В воспоминаниях художника Головина мы находим интересный эпизод. Шаляпин решительно возражал против декораций, написанных Головиным к «Борису Годунову». В этих воспоминаниях звучит даже жалоба на вмешательство Шаляпина в ту область, которая, казалось бы, касается только художника. Но если вдуматься в замечания Шаляпина, относящиеся к декорациям в опере, можно легко понять, чего требовал от художника в оперном спектакле артист:

«Я признаю и ценю действие декораций на публику. Но, произведя свое первое впечатление на зрителя, декорация должна сейчас же утонуть в общей симфонии сценического действия. Беда же в том, что новаторы, поглощенные нагромождением вредных, часто бессмысленных декоративных и постановочных затей, уже пренебрегают всем остальным, самым главным в театре — духом и интонацией произведения — и подавляют актера, первое и главное действующее лицо».

Шаляпин приводит пример подобных бессмысленных затей: он рассказывает о том, как режиссер, вычитавший у Карамзина или у Иловайского, что Григорий Отрепьев бежал из монастыря осенью, в сентябре оставляет окно в келье открытым, а за окном дает осенний пейзаж — блеклую зелень.

«Хронология торжествует, но сцена погублена, — утверждает Шаляпин. — Мусоргский написал к этой картине зимнюю музыку. Она заунывная, сосредоточенная, замкнутая — открытое окно уничтожает настроение всей сцены».

Развивая свои мысли о рождении сценического образа, Шаляпин писал:

«Жест, конечно, самая душа сценического творчества… Правда жеста и его выразительность — первооснова актерской игры, — утверждал Шаляпин, — малейшее движение лица, бровей, глаз, что называют мимикой, есть в сущности «жест».

И дальше он говорил с полным убеждением:

— Жест есть не движение тела, а движение души.

Когда же устранено «все механическое и протокольное», наступает то, что Шаляпин называет «свободой театрального творчества».

Однако эта свобода творчества подчинена самому суровому самоконтролю.

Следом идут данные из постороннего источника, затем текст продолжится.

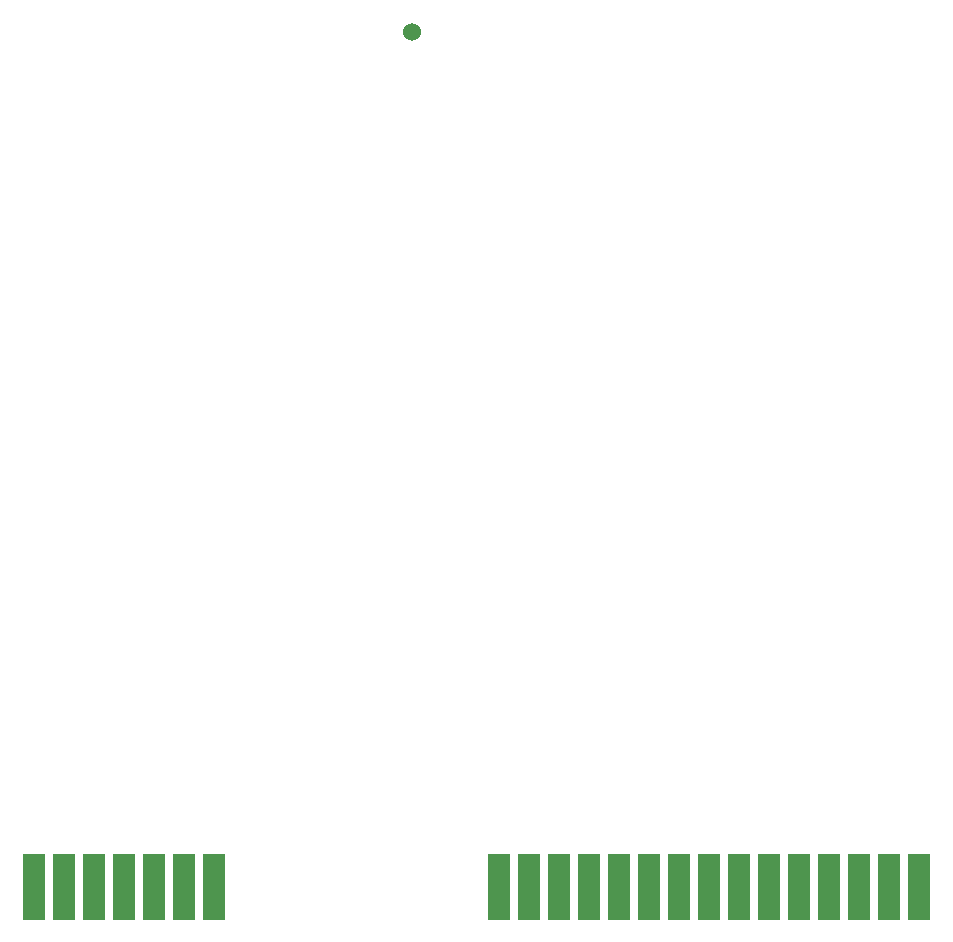
<source format=gbp>
G04 #@! TF.FileFunction,Paste,Bot*
%FSLAX46Y46*%
G04 Gerber Fmt 4.6, Leading zero omitted, Abs format (unit mm)*
G04 Created by KiCad (PCBNEW 4.0.2+dfsg1-stable) date Mon 11 Feb 2019 22:19:24 CET*
%MOMM*%
G01*
G04 APERTURE LIST*
%ADD10C,0.100000*%
%ADD11C,1.524000*%
%ADD12R,1.930400X5.588000*%
G04 APERTURE END LIST*
D10*
D11*
X141986000Y-71120000D03*
D12*
X184912000Y-143510000D03*
X182372000Y-143510000D03*
X179832000Y-143510000D03*
X177292000Y-143510000D03*
X174752000Y-143510000D03*
X172212000Y-143510000D03*
X169672000Y-143510000D03*
X167132000Y-143510000D03*
X164592000Y-143510000D03*
X162052000Y-143510000D03*
X159512000Y-143510000D03*
X156972000Y-143510000D03*
X154432000Y-143510000D03*
X151892000Y-143510000D03*
X149352000Y-143510000D03*
X125222000Y-143510000D03*
X122682000Y-143510000D03*
X120142000Y-143510000D03*
X117602000Y-143510000D03*
X115062000Y-143510000D03*
X112522000Y-143510000D03*
X109982000Y-143510000D03*
M02*

</source>
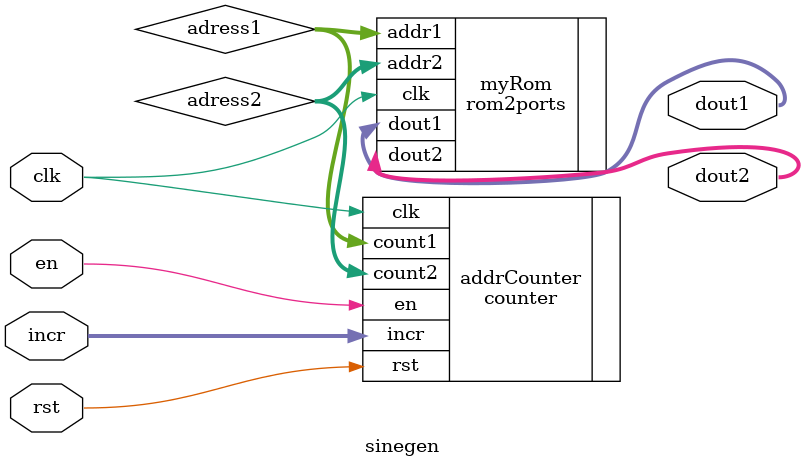
<source format=sv>
module sinegen#(
 parameter A_WIDTH = 8,
           D_WIDTH = 8
)(
  // interface signals
  input  logic               clk,      // clock 
  input  logic               rst,      // reset 
  input  logic               en,       // enable
  input  logic [D_WIDTH-1:0] incr,     // counter input
  output logic [D_WIDTH-1:0] dout1,      // rom output     
  output logic [D_WIDTH-1:0] dout2,      // rom output     
);

logic  [A_WIDTH-1:0]       adress1;    // interconnect wire
logic  [A_WIDTH-1:0]       adress2;    // interconnect wire



counter addrCounter (
  .clk (clk),
  .rst (rst),
  .en (en),
  .incr (incr),
  .count1 (adress1),
  .count2 (adress2)
);

rom2ports myRom(
    .clk (clk),
    .addr1 (adress1),
    .addr2 (adress2),
    .dout1 (dout1),
    .dout2 (dout2)
);
endmodule

</source>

Здесь Шаляпин говорит о чувстве художественной меры. Он говорит о том, что артист прежде всего сам должен быть убежден в том, что он хочет внушить публике: «…он должен верить в создаваемый им образ твердо и настаивать на том, что вот это и только это — настоящая правда. Так именно жил персонаж, и так именно он умер, как я показываю. Чувства должны быть выражены интонацией, и жесты сделаны по строжайшей мерке, соответствующей данному персонажу и данной ситуации. Чувствительность и слезу надо заимствовать у самого персонажа, они-то будут правдивыми».